Vie 08.10.2004
las12

MONDO FISHON

Robert o el árbol

No podemos decir, igual que en la última edición de la revista del diario El País, que es “el último galán”, puesto que tenemos unas cuantas fichas apostadas aquí y allá –que en su mayoría se llevará el croupier, como siempre pasa–; pero que es de los auténticos, de los que quedan pocos y otros tantos lugares comunes del estilo, no hay dudas. El señor Robert Redford –mal que le pese al intelectual citado oportunamente en la página 11– es de esos hombres con los que una quisiera desafiar el tiempo, sus marcas y sus múltiples inconvenientes; ya que de sólo echar una miradita a las cuencas de sus ojos se puede suponer que no necesita de ninguna de las versiones del Viagra para que una chica suba al cielo por la escalera de sus manos. Mezcla de vaquero de propaganda de cigarrillos y dandy de mala vida, el hombre ha sabido sobreponerse a una infancia llena de privaciones en un barrio latino de Los Angeles, a la adicción al alcohol antes de cumplir los 20 y a la pérdida de dos de los cuatro hijos que tuvo con Lola Jean van Wagenen antes de que sonaran los fuegos artificiales de 1970. Como si tuviera que cumplir con el decálogo del artista, la rubia tentación masculina se desplegaba como actor mientras acunaba su frustrada vocación de pintor, que finalmente se tradujo en la dirección de películas no demasiado memorables. Qué importa. Qué importa que se haya enlodado su apostura con Propuesta indecente si es capaz de montar un festival de cine independiente como el Sundance –más allá de lo sobredimensionado que algunos digan que está– y de arriesgar su capital –suficiente para comprar su propia pista de esquí– para producir films y hasta, últimamente, hacer campaña en contra de la reelección de George W. Bush (y no a favor de John Kerry, aunque no quede otra) que, al fin y al cabo, es lo que todo ciudadano estadounidense con un poco de tino debería hacer.

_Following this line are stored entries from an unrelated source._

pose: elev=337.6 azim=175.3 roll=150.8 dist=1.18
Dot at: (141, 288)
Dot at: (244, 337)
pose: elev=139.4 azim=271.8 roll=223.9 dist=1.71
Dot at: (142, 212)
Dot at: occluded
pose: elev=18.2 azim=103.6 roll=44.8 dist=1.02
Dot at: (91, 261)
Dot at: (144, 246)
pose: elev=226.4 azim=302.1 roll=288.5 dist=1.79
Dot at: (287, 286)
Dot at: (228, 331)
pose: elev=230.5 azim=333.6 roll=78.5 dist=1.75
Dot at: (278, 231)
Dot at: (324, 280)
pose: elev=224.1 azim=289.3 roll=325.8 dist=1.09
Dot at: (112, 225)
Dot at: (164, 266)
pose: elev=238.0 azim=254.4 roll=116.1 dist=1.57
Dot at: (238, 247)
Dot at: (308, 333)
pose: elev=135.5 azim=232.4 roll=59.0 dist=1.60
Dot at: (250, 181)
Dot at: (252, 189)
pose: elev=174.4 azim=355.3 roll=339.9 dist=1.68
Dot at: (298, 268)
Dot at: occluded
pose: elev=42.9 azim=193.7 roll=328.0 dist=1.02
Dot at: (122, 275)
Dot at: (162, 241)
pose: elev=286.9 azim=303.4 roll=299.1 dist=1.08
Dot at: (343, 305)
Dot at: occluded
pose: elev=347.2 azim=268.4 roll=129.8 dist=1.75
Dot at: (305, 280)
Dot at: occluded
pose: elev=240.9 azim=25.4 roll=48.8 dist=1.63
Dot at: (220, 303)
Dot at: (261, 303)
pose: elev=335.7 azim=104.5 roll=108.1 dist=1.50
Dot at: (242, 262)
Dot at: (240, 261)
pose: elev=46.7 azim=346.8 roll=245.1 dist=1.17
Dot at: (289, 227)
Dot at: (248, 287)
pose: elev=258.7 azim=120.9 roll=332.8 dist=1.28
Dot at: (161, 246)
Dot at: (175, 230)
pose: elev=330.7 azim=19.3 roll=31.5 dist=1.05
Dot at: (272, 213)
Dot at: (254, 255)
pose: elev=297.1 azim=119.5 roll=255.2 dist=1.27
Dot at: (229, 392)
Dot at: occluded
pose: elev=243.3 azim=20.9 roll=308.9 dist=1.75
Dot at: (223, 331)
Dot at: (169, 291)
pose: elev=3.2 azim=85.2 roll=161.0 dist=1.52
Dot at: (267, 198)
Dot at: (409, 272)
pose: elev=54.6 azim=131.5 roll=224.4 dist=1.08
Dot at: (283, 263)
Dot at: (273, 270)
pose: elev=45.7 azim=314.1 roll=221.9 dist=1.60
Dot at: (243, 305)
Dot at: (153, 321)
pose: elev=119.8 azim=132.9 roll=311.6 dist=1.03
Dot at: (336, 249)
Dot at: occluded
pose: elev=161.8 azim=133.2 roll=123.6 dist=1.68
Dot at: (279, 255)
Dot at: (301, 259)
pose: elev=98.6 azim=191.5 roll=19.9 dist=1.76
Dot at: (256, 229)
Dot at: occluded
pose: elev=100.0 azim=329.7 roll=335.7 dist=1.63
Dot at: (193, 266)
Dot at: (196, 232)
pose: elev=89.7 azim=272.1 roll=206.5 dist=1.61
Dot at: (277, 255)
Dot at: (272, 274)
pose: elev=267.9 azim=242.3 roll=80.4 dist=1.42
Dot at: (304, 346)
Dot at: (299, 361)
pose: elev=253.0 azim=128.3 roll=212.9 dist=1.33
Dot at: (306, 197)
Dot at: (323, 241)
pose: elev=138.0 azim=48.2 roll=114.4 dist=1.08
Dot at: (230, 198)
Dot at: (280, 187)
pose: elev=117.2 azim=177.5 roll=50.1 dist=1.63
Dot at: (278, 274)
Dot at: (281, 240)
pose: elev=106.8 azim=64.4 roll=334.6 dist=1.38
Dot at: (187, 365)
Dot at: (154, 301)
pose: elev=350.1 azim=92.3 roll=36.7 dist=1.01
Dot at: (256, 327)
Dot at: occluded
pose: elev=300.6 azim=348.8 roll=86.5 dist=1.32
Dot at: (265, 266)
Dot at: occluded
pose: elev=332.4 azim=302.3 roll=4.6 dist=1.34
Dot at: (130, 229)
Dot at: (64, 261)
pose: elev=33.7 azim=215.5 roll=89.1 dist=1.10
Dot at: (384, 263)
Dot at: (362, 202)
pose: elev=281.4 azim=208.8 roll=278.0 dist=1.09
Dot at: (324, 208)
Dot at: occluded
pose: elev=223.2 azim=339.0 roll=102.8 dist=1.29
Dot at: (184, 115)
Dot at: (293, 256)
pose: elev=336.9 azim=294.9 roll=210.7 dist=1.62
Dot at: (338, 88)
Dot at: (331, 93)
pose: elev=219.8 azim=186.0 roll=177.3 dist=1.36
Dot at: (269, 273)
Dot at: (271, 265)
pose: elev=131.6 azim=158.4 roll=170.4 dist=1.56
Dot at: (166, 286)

En realidad, lo único que nos importa, a los efectos de esta columna, es decir que, con lo olvidable y lo memorable que ha hecho en su vida, Robert sigue siendo (al menos pareciendo, en las fotos y la pantalla) ese árbol generoso a cuya masculina sombra nos gustaría descansar, con el deseo despierto para trepar a la rama más alta en cuanto la firmeza de la madera así lo disponga.